Dataset records below:
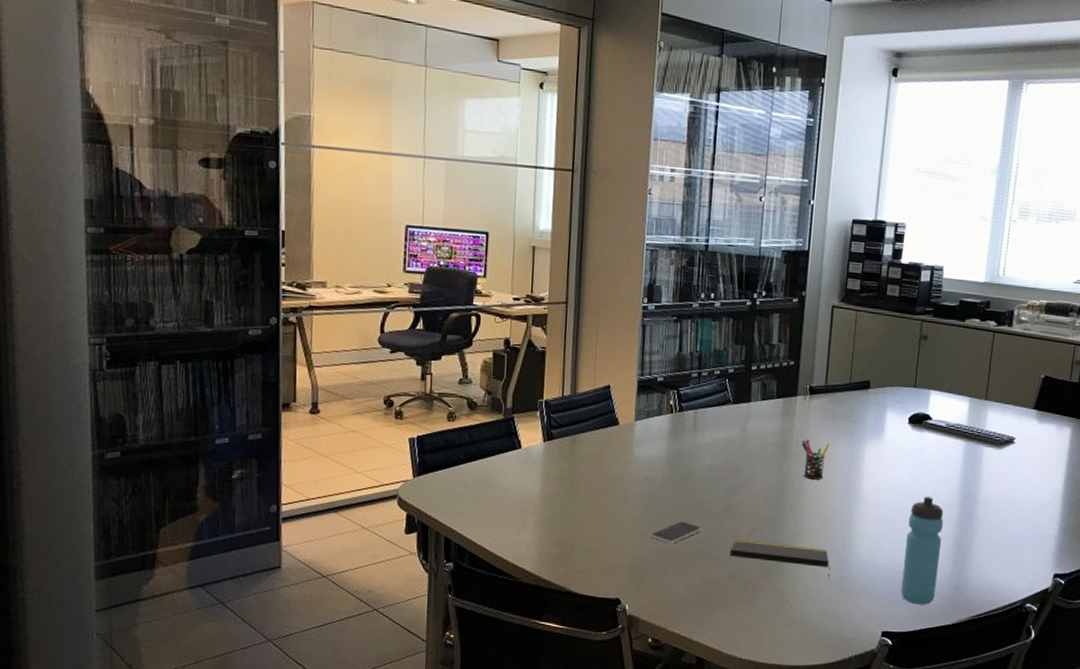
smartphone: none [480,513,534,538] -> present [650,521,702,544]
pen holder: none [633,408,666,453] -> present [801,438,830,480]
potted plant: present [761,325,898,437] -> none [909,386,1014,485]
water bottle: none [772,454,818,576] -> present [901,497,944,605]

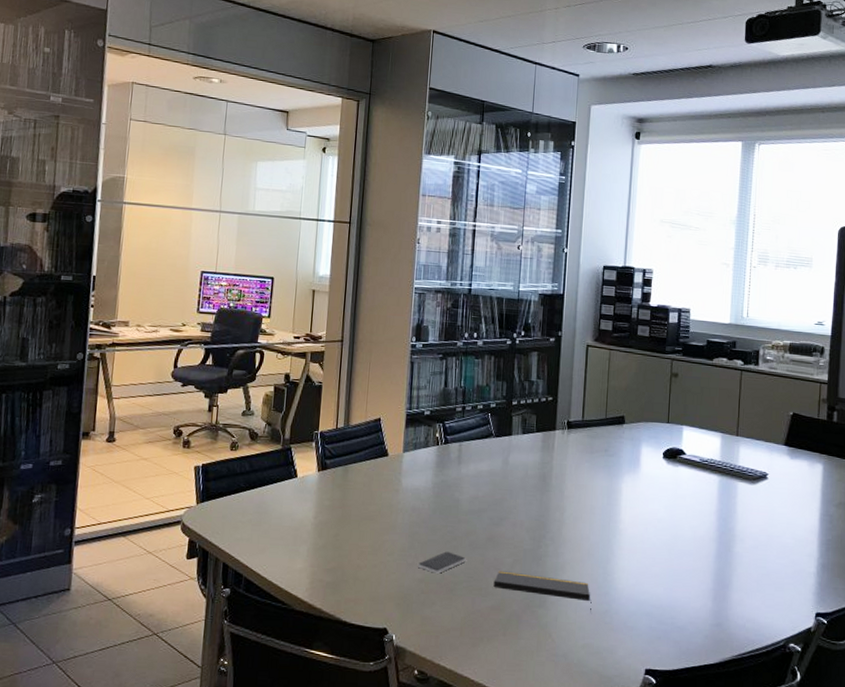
pen holder: present [801,438,830,480] -> none [561,471,588,512]
water bottle: present [901,497,944,605] -> none [662,531,702,642]

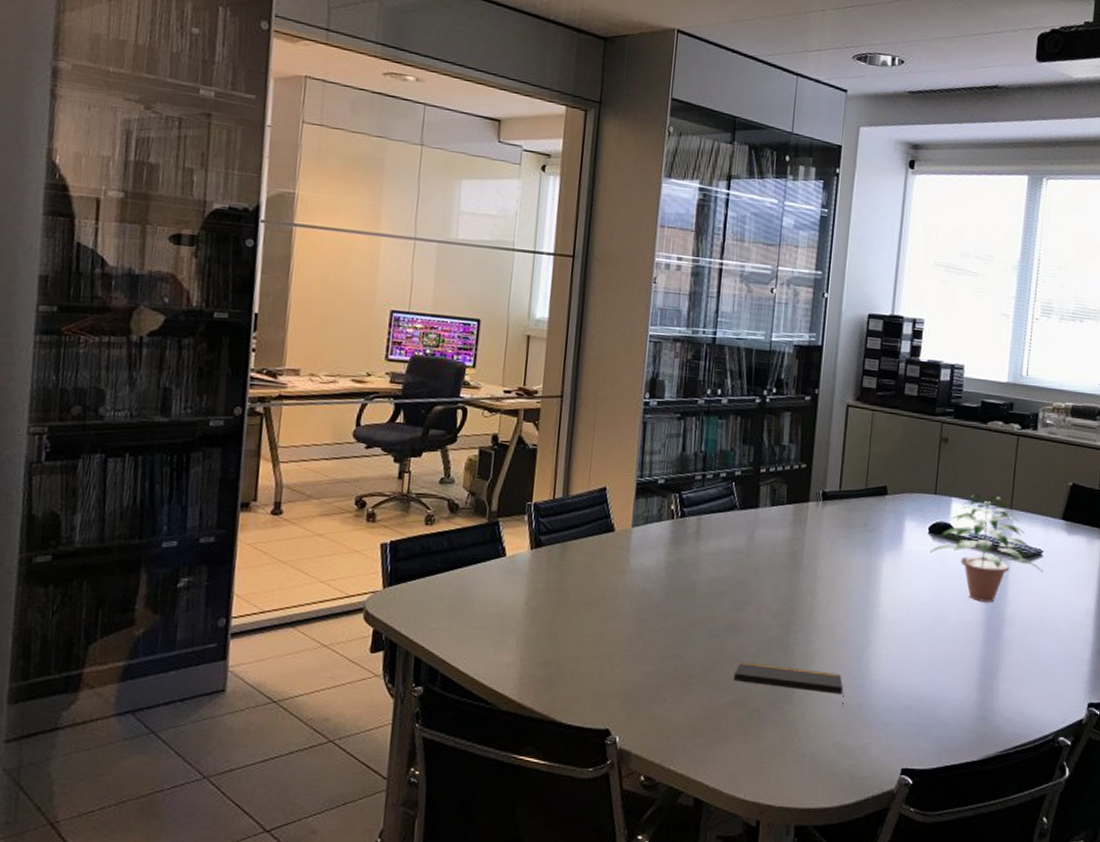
smartphone: present [417,551,466,574] -> none [646,640,703,666]
potted plant: none [664,422,768,520] -> present [929,494,1043,602]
End of Dataset records.
Brief.
Could the lines from the first entry through the line that contains "smartphone: present [417,551,466,574]" be copied exactly, with all pictures left out?

Result for this task.
smartphone: none [480,513,534,538] -> present [650,521,702,544]
pen holder: none [633,408,666,453] -> present [801,438,830,480]
potted plant: present [761,325,898,437] -> none [909,386,1014,485]
water bottle: none [772,454,818,576] -> present [901,497,944,605]

pen holder: present [801,438,830,480] -> none [561,471,588,512]
water bottle: present [901,497,944,605] -> none [662,531,702,642]

smartphone: present [417,551,466,574] -> none [646,640,703,666]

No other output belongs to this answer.